**Task objective**
From the listing below, select every line where the word "down" appears.
───── Material shown ─────
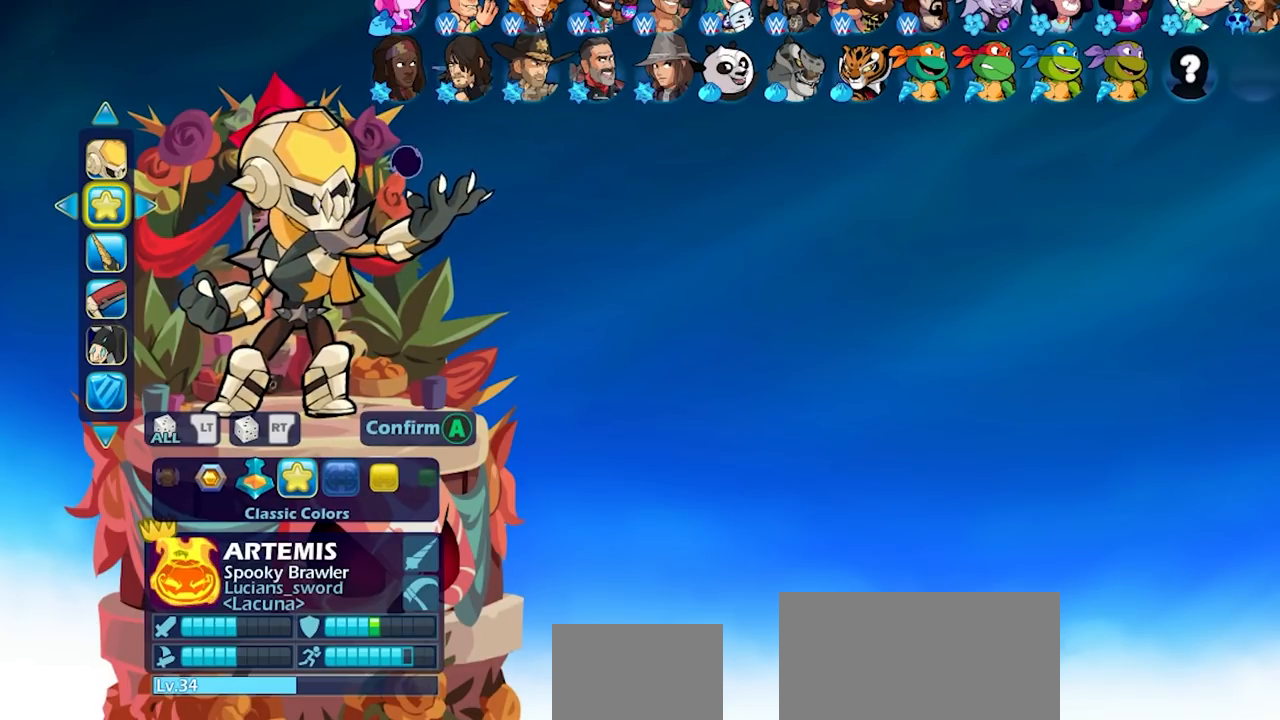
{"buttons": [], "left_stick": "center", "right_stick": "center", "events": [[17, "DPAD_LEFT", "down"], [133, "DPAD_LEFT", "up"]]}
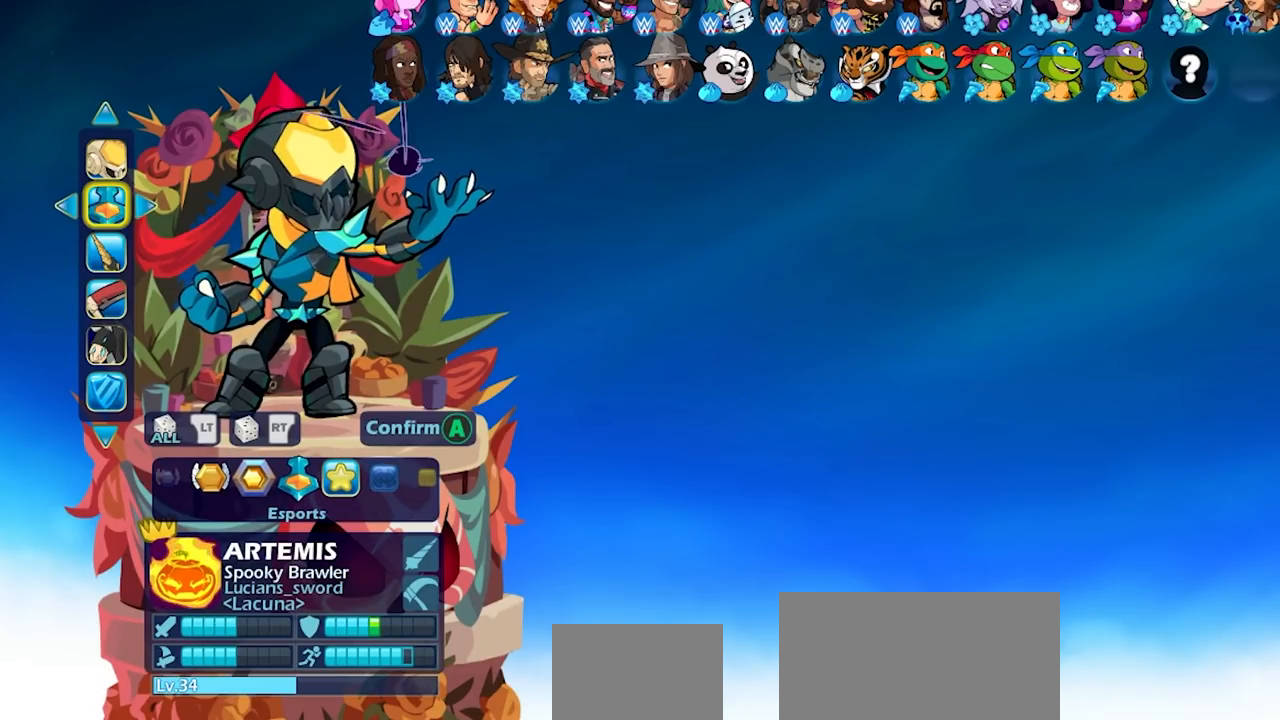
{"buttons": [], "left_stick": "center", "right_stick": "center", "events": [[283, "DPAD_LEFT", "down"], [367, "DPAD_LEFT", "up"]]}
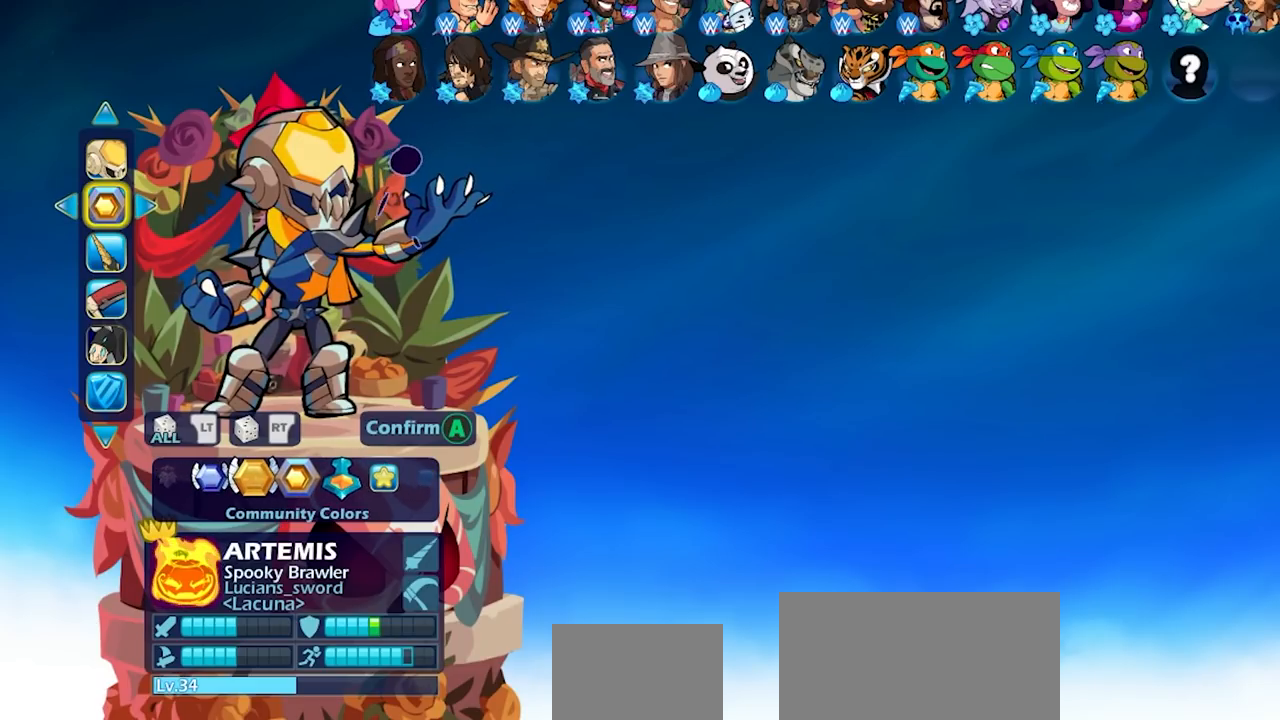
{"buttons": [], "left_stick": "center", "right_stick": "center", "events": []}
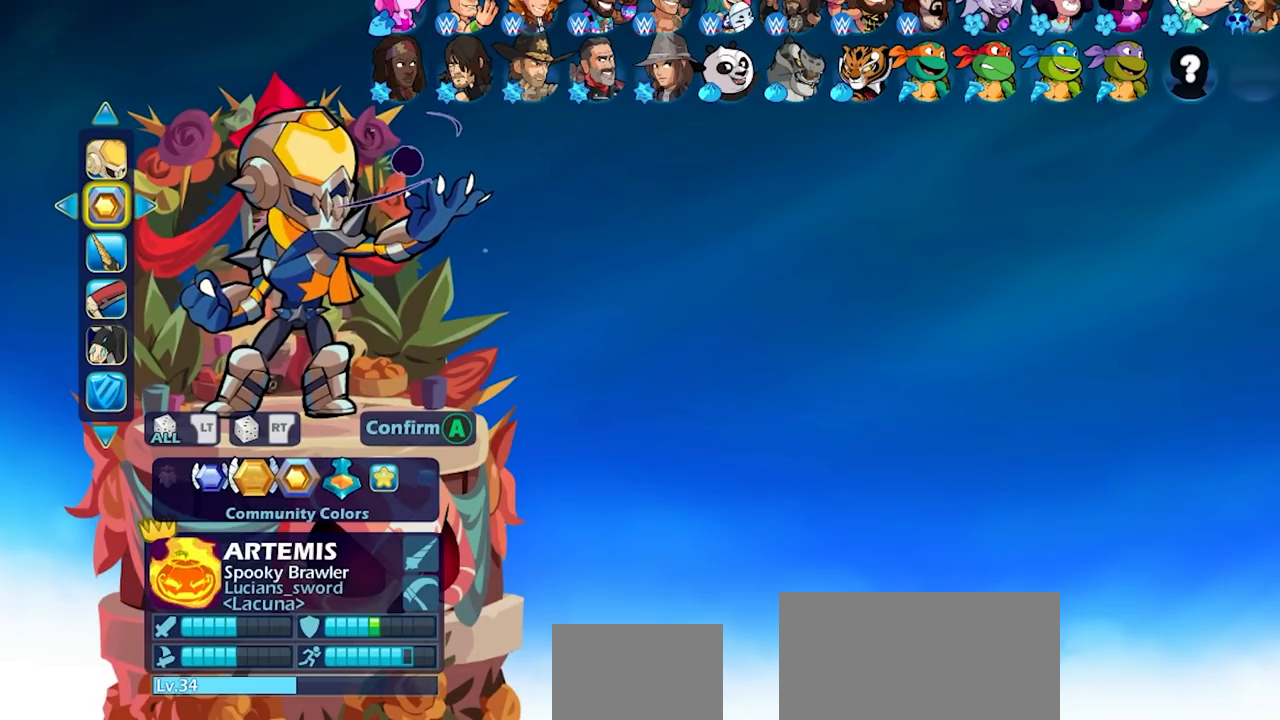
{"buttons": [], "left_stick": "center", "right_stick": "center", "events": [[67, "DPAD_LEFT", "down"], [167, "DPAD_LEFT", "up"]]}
─────
───── Material shown ─────
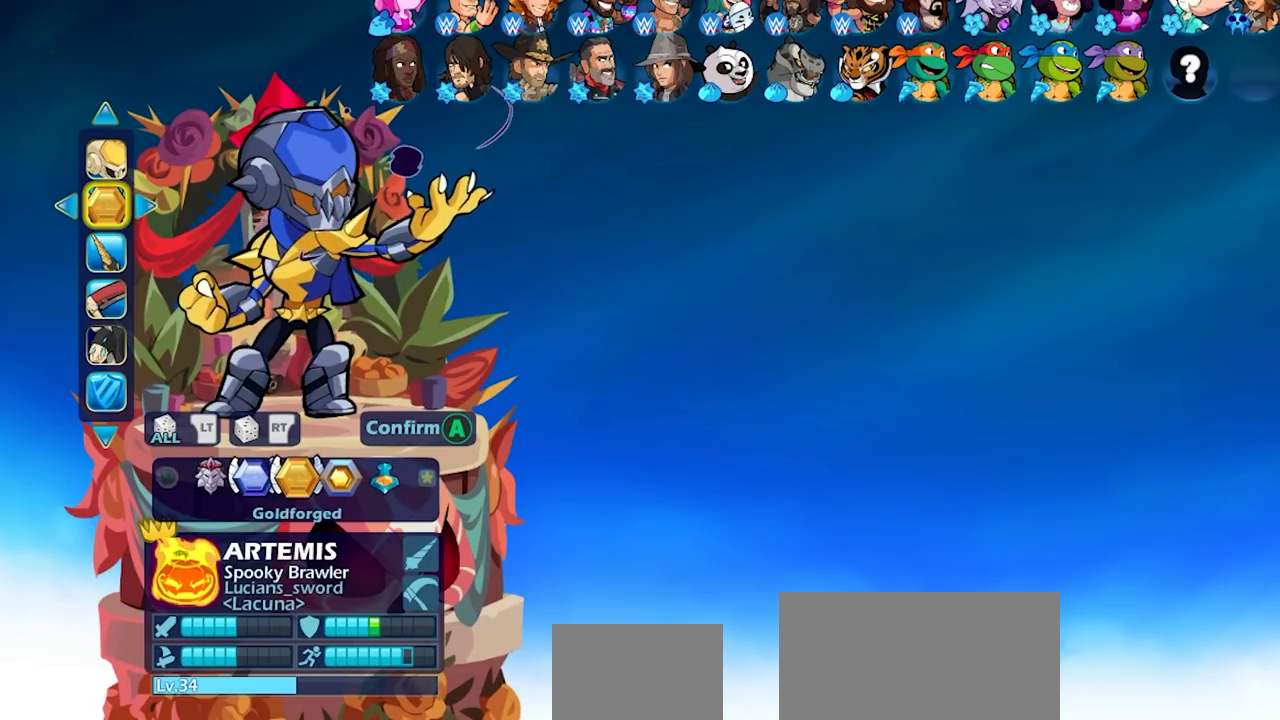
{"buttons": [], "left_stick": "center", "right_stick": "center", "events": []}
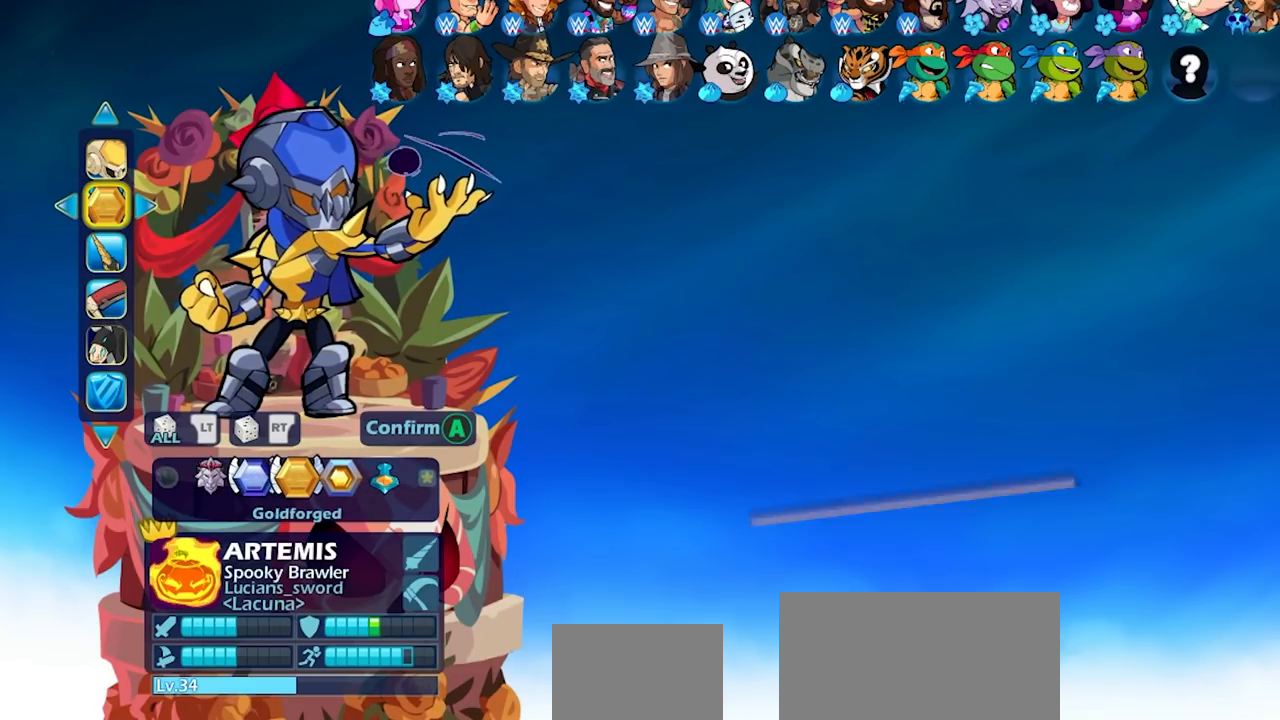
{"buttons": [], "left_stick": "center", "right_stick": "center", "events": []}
─────
**Result**
{"buttons": [], "left_stick": "center", "right_stick": "center", "events": [[17, "DPAD_LEFT", "down"], [133, "DPAD_LEFT", "up"]]}
{"buttons": [], "left_stick": "center", "right_stick": "center", "events": [[283, "DPAD_LEFT", "down"], [367, "DPAD_LEFT", "up"]]}
{"buttons": [], "left_stick": "center", "right_stick": "center", "events": [[67, "DPAD_LEFT", "down"], [167, "DPAD_LEFT", "up"]]}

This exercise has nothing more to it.